Każdy kto chociaż przypadkiem, przejazdem znajdzie się w tym mieście,niech śpieszy prosto do jej wrót,wrażenia gwarantowane.
Sam Strasburg położony jest pięknie nad Renem i jego odnogą rzeką III,poprzecinany licznymi kanałami,tworząc wyspy miejskie.Nad jednym z kanałów znajduje się La Petite France ( Mała Francja) z typowymi dla miasta kamienicami szachulcowymi i drewnianymi fasadami ścian.
Urokliwe i bardzo romantyczne miejsce,zwłaszcza o zachodzie słońca. Pełno tam restauracyjek i kawiarenek,niestety nie było nam dane z nich skorzystać.W wieczór wigilijny sklepy i kawiarne zamykano wcześnie,już około piatej miasto powoli usypiało.

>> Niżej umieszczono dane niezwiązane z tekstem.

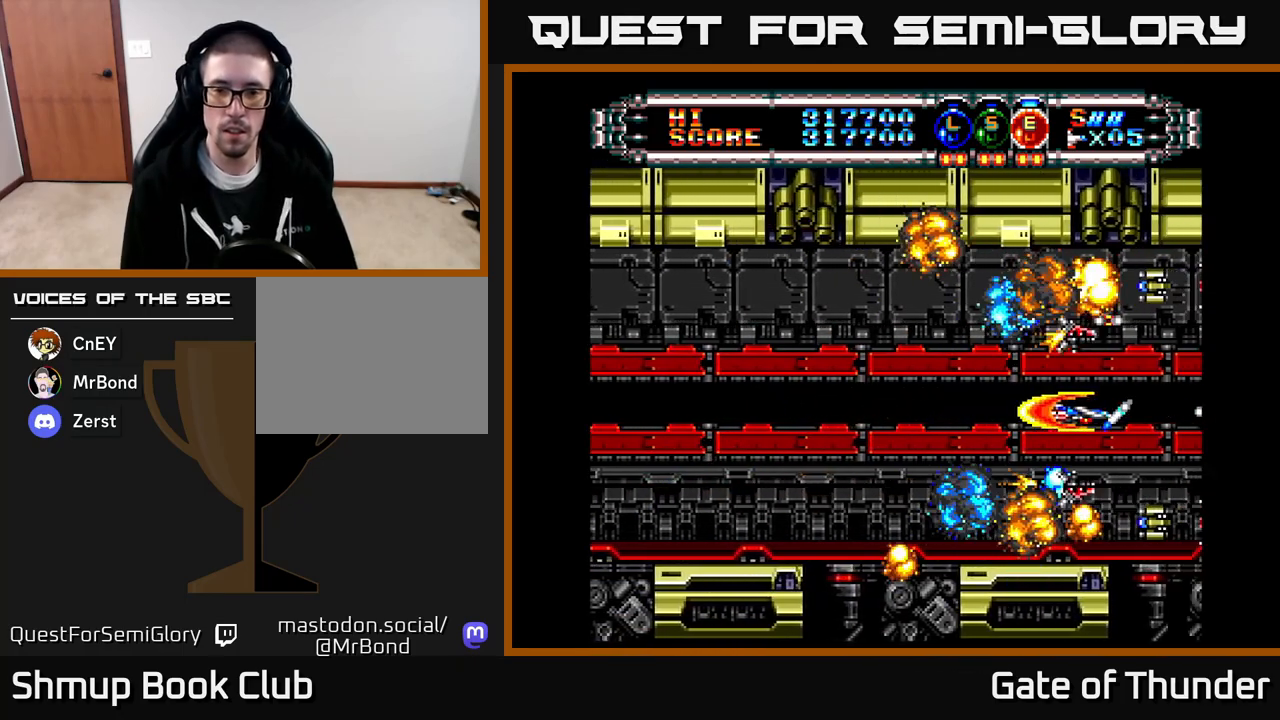
{"buttons": ["X", "DPAD_RIGHT"], "left_stick": "center", "events": [[17, "DPAD_LEFT", "down"], [217, "DPAD_LEFT", "up"], [400, "DPAD_RIGHT", "down"]]}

W Strasburgu jest bardzo dużo budowli sakralnych,dla lubiących kościoły, nie starczy czasu na zobaczenie ich wszystkich. My jak zawsze robiący wszystko w pośpiechu,nie zdążyliśmy odwiedzić ani jednego,za to naoglądaliśmy się ich licznych fasad,spacerując uliczkami zabytkowego centrum.
Ponieważ Strasburg leży tak blisko Niemiec, wpływy tego państwa widać na każdym kroku. Czuliśmy się tam jak w dwóch zupełnie różnych krainach.
Ludzie mówią po francusku,a właściwie po alzacku,budownictwo jest totalnie wymieszane, trudno odróżnić gdzie się w momencie znajdujemy-Niemcy czy Francja?,kuchnia- cięzkostrawna,tłusta,pełna cebuli i śmietany,ale z dodatkiem wspaniałych francuskich serów.
Typowy przysmak alzackiej kuchni to kopiec kiszonej kapusty,gotowany w winie,z dużą ilością mięsa i kiełbasy tzw CHOUCROUTE.
Warto powłóczyć sie po starówce,przechodząc przez liczne mosty i mosteczki,a dla lubiących nowoczesność zostaje dzielnica z siedzibami Parlamentu,także do zwiedzania w środku.
Nasz czas minął i udaliśmy się w niedaleką drogę,już za granicą niemiecką czekał na nas kolejny punkt do zwiedzania Norymbergia...
A w Norymbedze leje,wieje i w dodatku 5 stopni,miasto kusi,ale jak go zwiedzac w takich warunkach? O zgrozo!Wrócimy tu w lecie.NAPEWNO.